Extracted entries:
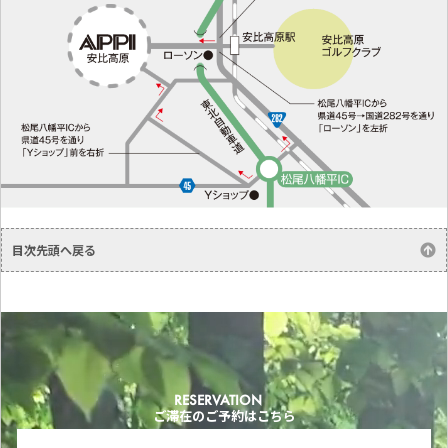
目次先頭へ戻る
RESERVATION
ご滞在のご予約はこちら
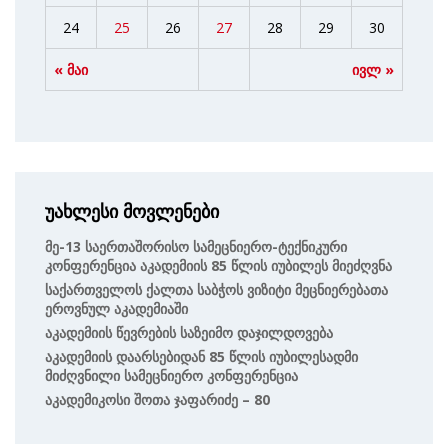
24
25
26
27
28
29
30
« მაი
ივლ »
უახლესი მოვლენები
Მე-13 Საერთაშორისო Სამეცნიერო-Ტექნიკური
Კონფერენცია Აკადემიის 85 Წლის Იუბილეს Მიეძღვნა
Საქართველოს Ქალთა Საბჭოს Ვიზიტი Მეცნიერებათა
Ეროვნულ Აკადემიაში
Აკადემიის Წევრების Საზეიმო Დაჯილდოვება
Აკადემიის Დაარსებიდან 85 Წლის Იუბილესადმი
Მიძღვნილი Სამეცნიერო Კონფერენცია
Აკადემიკოსი Შოთა Ჯაფარიძე – 80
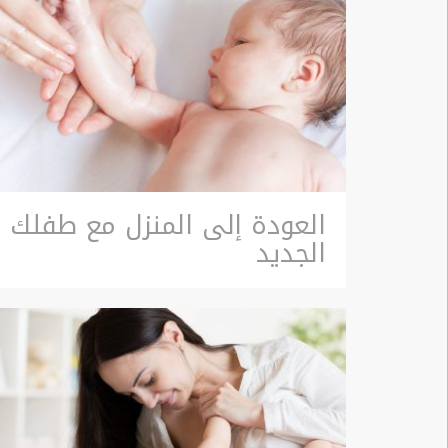
العودة إلى المنزل مع طفلك
الجديد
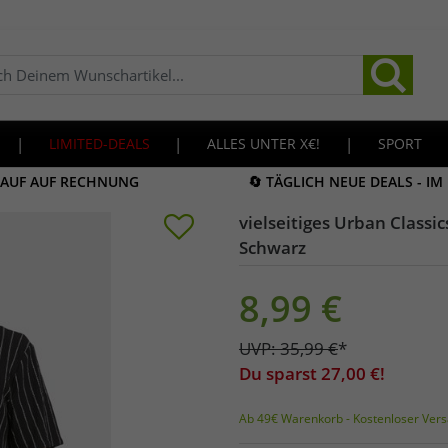
|
LIMITED-DEALS
|
ALLES UNTER X€!
|
SPORT
KAUF AUF RECHNUNG
🔄 TÄGLICH NEUE DEALS - I
vielseitiges Urban Classi
Schwarz
8,99
€
UVP:
35,99
€
*
Du sparst
27,00
€!
Ab 49€ Warenkorb - Kostenloser Vers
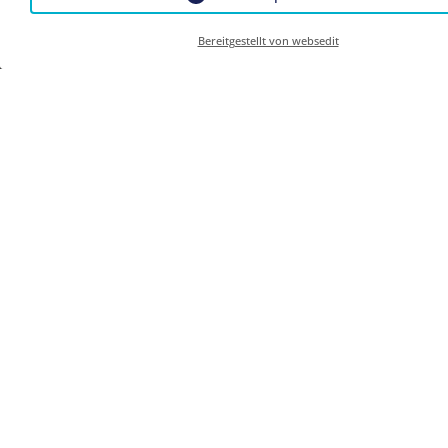
Bereitgestellt von websedit
Panoramen powered by
Panorama3d.at
KONTAKT
Frankenhof Scharnitz
Anneliese Glas
Innsbruckerstrasse 2
Bitte aktivieren Sie in den
6108 Scharnitz
Cookie Einstellungen die
Option "Funktionalität"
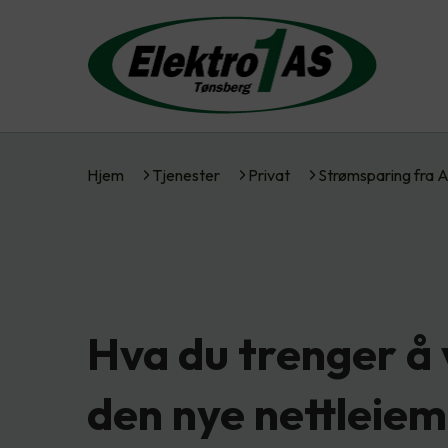
Hjem
Tjenester
Privat
Strømsparing fra 
Hva du trenger å 
den nye nettleiem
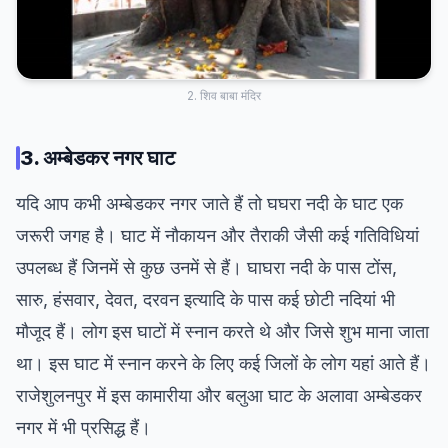
2. शिव बाबा मंदिर
3. अम्बेडकर नगर घाट
यदि आप कभी अम्बेडकर नगर जाते हैं तो घघरा नदी के घाट एक
जरूरी जगह है। घाट में नौकायन और तैराकी जैसी कई गतिविधियां
उपलब्ध हैं जिनमें से कुछ उनमें से हैं। घाघरा नदी के पास टोंस,
सारु, हंसवार, देवत, दरवन इत्यादि के पास कई छोटी नदियां भी
मौजूद हैं। लोग इस घाटों में स्नान करते थे और जिसे शुभ माना जाता
था। इस घाट में स्नान करने के लिए कई जिलों के लोग यहां आते हैं।
राजेशुलनपुर में इस कामारीया और बलुआ घाट के अलावा अम्बेडकर
नगर में भी प्रसिद्ध हैं।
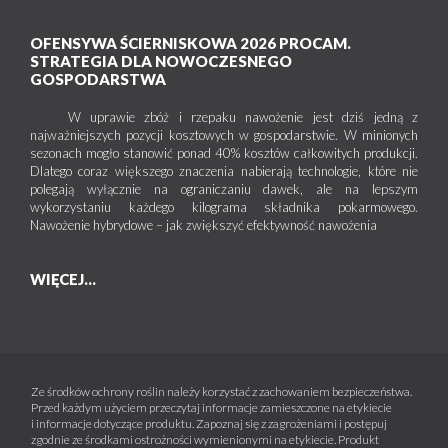
OFENSYWA ŚCIERNISKOWA 2026 PROCAM.
STRATEGIA DLA NOWOCZESNEGO
GOSPODARSTWA
W uprawie zbóż i rzepaku nawożenie jest dziś jedną z
najważniejszych pozycji kosztowych w gospodarstwie. W minionych
sezonach mogło stanowić ponad 40% kosztów całkowitych produkcji.
Dlatego coraz większego znaczenia nabierają technologie, które nie
polegają wyłącznie na ograniczaniu dawek, ale na lepszym
wykorzystaniu każdego kilograma składnika pokarmowego.
Nawożenie hybrydowe – jak zwiększyć efektywność nawożenia
WIĘCEJ...
Ze środków ochrony roślin należy korzystać z zachowaniem bezpieczeństwa.
Przed każdym użyciem przeczytaj informacje zamieszczone na etykiecie
i informacje dotyczące produktu. Zapoznaj się z zagrożeniami i postępuj
zgodnie ze środkami ostrożności wymienionymi na etykiecie. Produkt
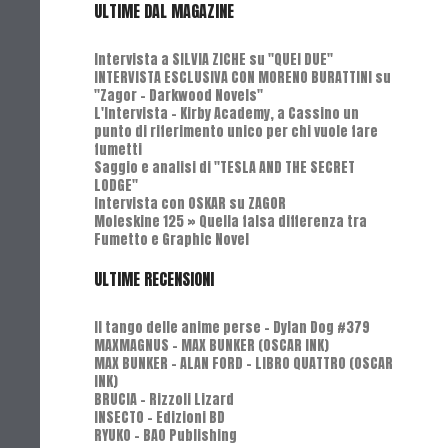
ULTIME DAL MAGAZINE
Intervista a SILVIA ZICHE su "QUEI DUE"
INTERVISTA ESCLUSIVA CON MORENO BURATTINI su
"Zagor - Darkwood Novels"
L'Intervista - Kirby Academy, a Cassino un
punto di riferimento unico per chi vuole fare
fumetti
Saggio e analisi di "TESLA AND THE SECRET
LODGE"
Intervista con OSKAR su ZAGOR
Moleskine 125 » Quella falsa differenza tra
Fumetto e Graphic Novel
ULTIME RECENSIONI
Il tango delle anime perse - Dylan Dog #379
MAXMAGNUS – MAX BUNKER (OSCAR INK)
MAX BUNKER – ALAN FORD – LIBRO QUATTRO (OSCAR
INK)
BRUCIA - Rizzoli Lizard
INSECTO - Edizioni BD
RYUKO - BAO Publishing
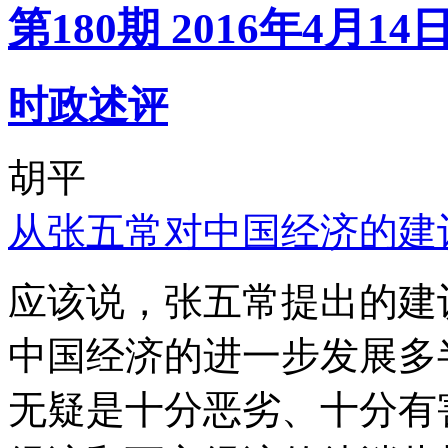
第180期 2016年4月14
时政述评
胡平
从张五常对中国经济的建
应该说，张五常提出的建
中国经济的进一步发展多
无疑是十分恶劣、十分有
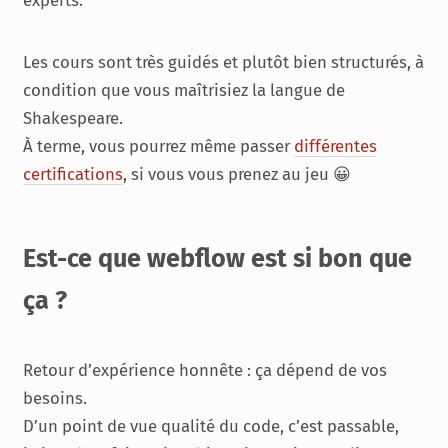
experts.
Les cours sont très guidés et plutôt bien structurés, à
condition que vous maîtrisiez la langue de
Shakespeare.
À terme, vous pourrez même passer
différentes
certifications
, si vous vous prenez au jeu 😀
Est-ce que webflow est si bon que
ça ?
Retour d’expérience honnête : ça dépend de vos
besoins.
D’un point de vue qualité du code, c’est passable,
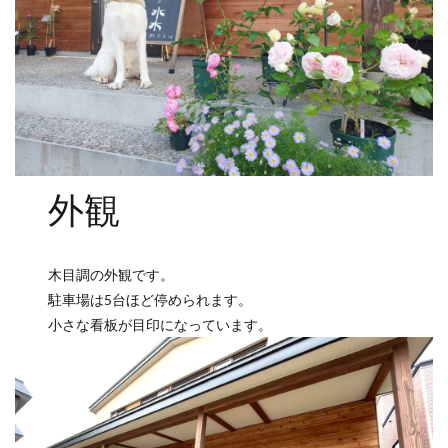
外観
木目調の外観です。
駐車場は5台ほど停められます。
小さな看板が目印になっています。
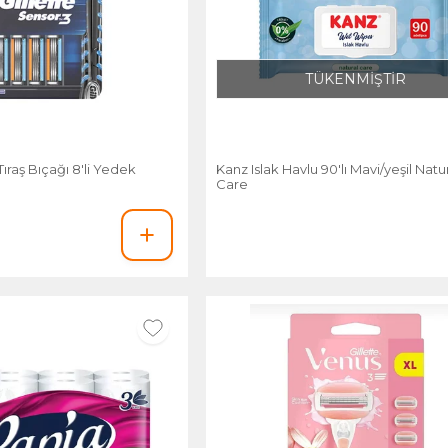
TÜKENMİŞTİR
Tıraş Bıçağı 8'li Yedek
Kanz Islak Havlu 90'lı Mavi/yeşil Natu
Care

About this exercise:
Print the lines from the one that contains "Retour d’expérience honnête" through the final line of the material above, exactly and only those, with pictures left out.

Written solution:
Retour d’expérience honnête : ça dépend de vos
besoins.
D’un point de vue qualité du code, c’est passable,
外観
木目調の外観です。
駐車場は5台ほど停められます。
小さな看板が目印になっています。
TÜKENMİŞTİR
Tıraş Bıçağı 8'li Yedek
Kanz Islak Havlu 90'lı Mavi/yeşil Natu
Care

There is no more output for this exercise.